-- EXCERPTED RECORDS --
=== Section Start ===

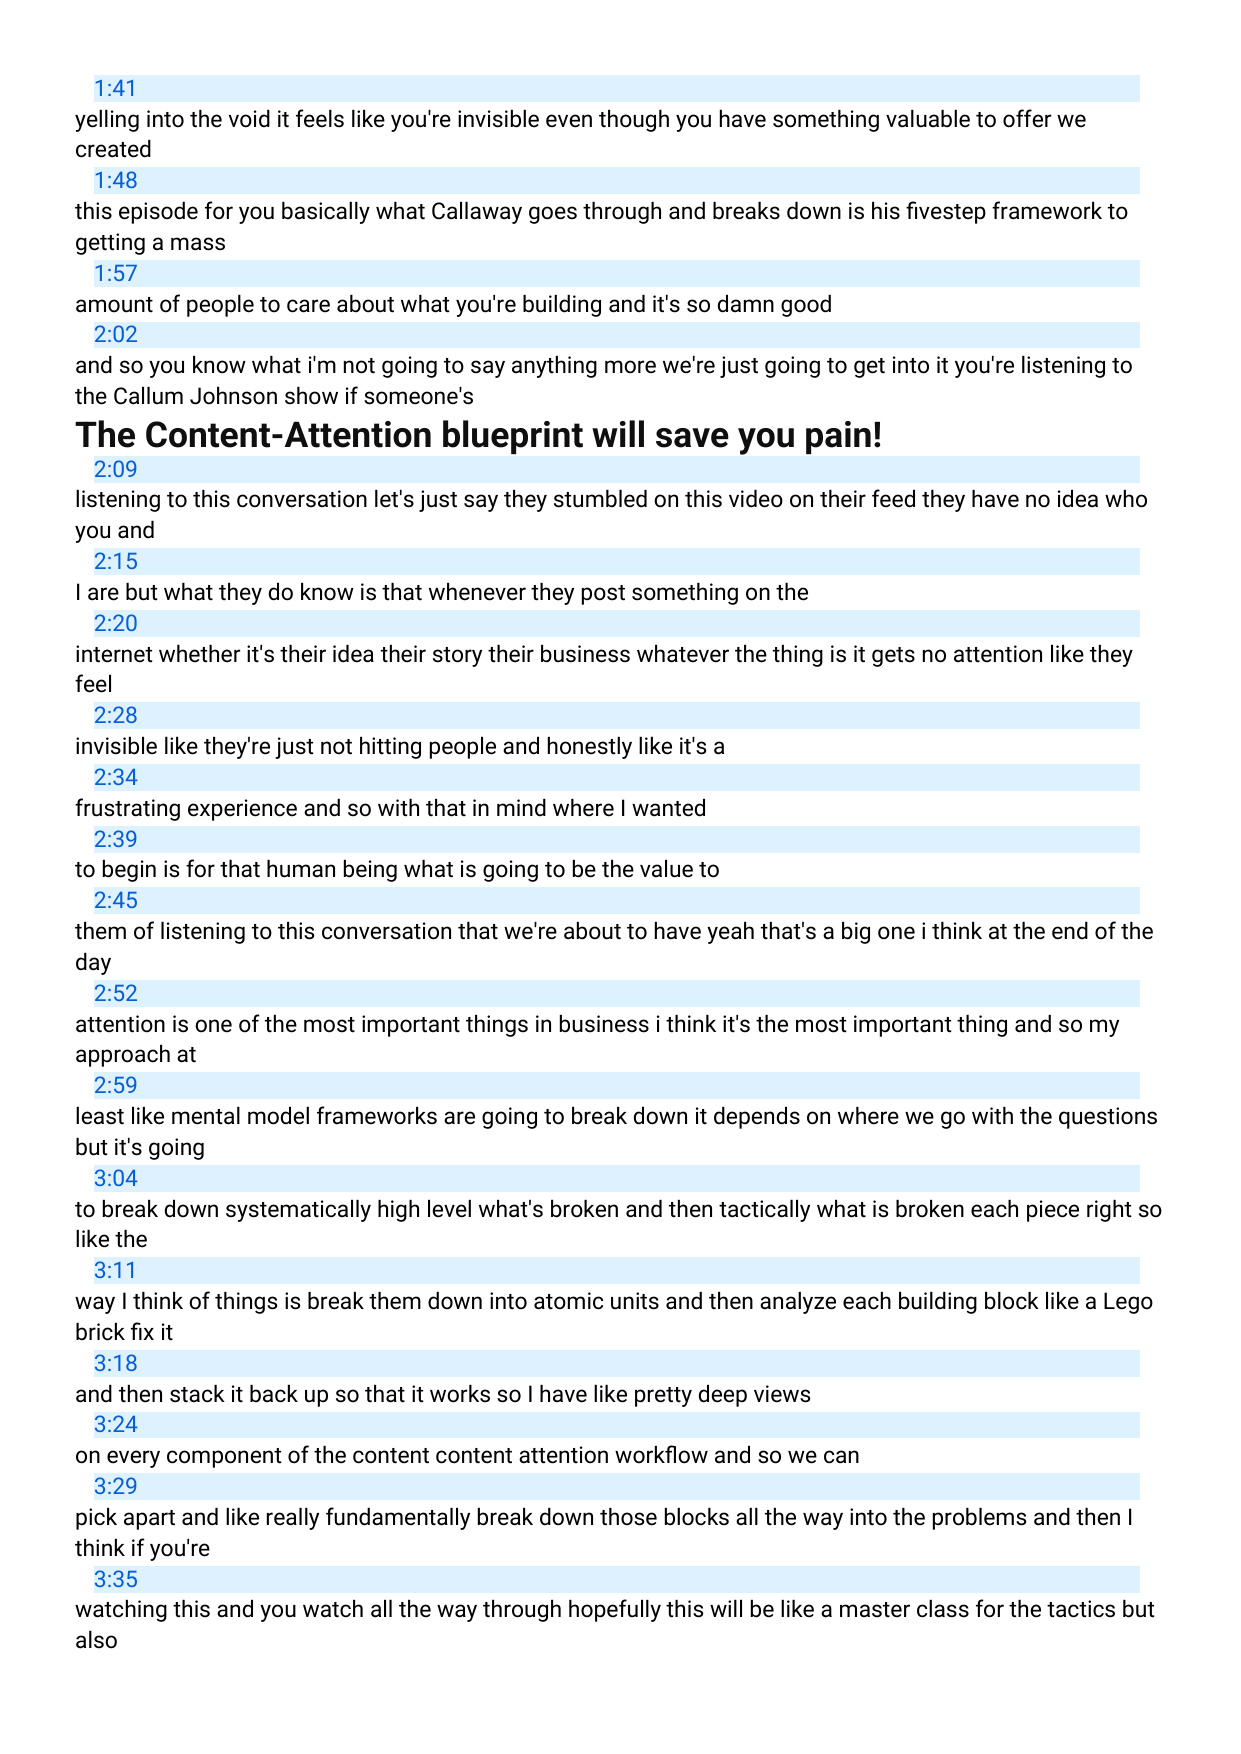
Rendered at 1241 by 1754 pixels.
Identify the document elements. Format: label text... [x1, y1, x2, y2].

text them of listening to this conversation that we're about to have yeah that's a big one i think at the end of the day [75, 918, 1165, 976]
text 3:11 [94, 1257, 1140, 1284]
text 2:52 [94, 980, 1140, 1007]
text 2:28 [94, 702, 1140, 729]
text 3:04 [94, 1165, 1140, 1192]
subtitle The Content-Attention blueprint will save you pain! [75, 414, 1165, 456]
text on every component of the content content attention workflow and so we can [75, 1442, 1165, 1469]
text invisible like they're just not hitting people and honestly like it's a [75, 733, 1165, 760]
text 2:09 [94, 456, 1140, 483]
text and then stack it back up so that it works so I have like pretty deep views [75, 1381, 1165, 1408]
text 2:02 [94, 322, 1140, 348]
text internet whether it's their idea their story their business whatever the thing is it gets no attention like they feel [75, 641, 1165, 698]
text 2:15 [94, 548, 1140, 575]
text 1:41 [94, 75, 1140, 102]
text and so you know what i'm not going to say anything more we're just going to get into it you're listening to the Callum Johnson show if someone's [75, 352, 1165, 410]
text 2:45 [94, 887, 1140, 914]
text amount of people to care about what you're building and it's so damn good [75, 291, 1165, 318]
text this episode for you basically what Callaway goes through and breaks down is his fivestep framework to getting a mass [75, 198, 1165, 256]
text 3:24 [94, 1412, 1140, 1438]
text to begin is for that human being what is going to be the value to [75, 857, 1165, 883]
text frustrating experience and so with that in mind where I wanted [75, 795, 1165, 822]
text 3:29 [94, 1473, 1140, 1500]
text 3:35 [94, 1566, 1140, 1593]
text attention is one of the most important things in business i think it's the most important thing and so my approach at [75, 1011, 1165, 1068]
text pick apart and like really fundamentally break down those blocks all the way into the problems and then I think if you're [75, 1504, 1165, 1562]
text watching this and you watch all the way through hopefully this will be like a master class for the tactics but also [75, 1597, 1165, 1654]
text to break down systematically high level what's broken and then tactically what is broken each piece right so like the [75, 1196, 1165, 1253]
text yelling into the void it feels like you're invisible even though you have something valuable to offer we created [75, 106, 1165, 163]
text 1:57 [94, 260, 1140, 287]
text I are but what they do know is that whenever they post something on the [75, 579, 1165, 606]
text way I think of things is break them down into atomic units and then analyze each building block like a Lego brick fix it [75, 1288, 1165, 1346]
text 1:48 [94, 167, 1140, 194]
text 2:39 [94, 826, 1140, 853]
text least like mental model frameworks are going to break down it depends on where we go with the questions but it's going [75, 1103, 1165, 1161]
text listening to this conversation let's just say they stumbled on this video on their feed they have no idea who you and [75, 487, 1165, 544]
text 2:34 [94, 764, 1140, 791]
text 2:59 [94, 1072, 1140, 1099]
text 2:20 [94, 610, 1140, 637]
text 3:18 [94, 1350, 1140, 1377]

=== Section End ===

-- DIRECTIONS FOR THIS TASK --
Scan the listing for the string "their", then copy every line where it appears.

-- COMPLETED TASK --
text internet whether it's their idea their story their business whatever the thing is it gets no attention like they feel [75, 641, 1165, 698]
text listening to this conversation let's just say they stumbled on this video on their feed they have no idea who you and [75, 487, 1165, 544]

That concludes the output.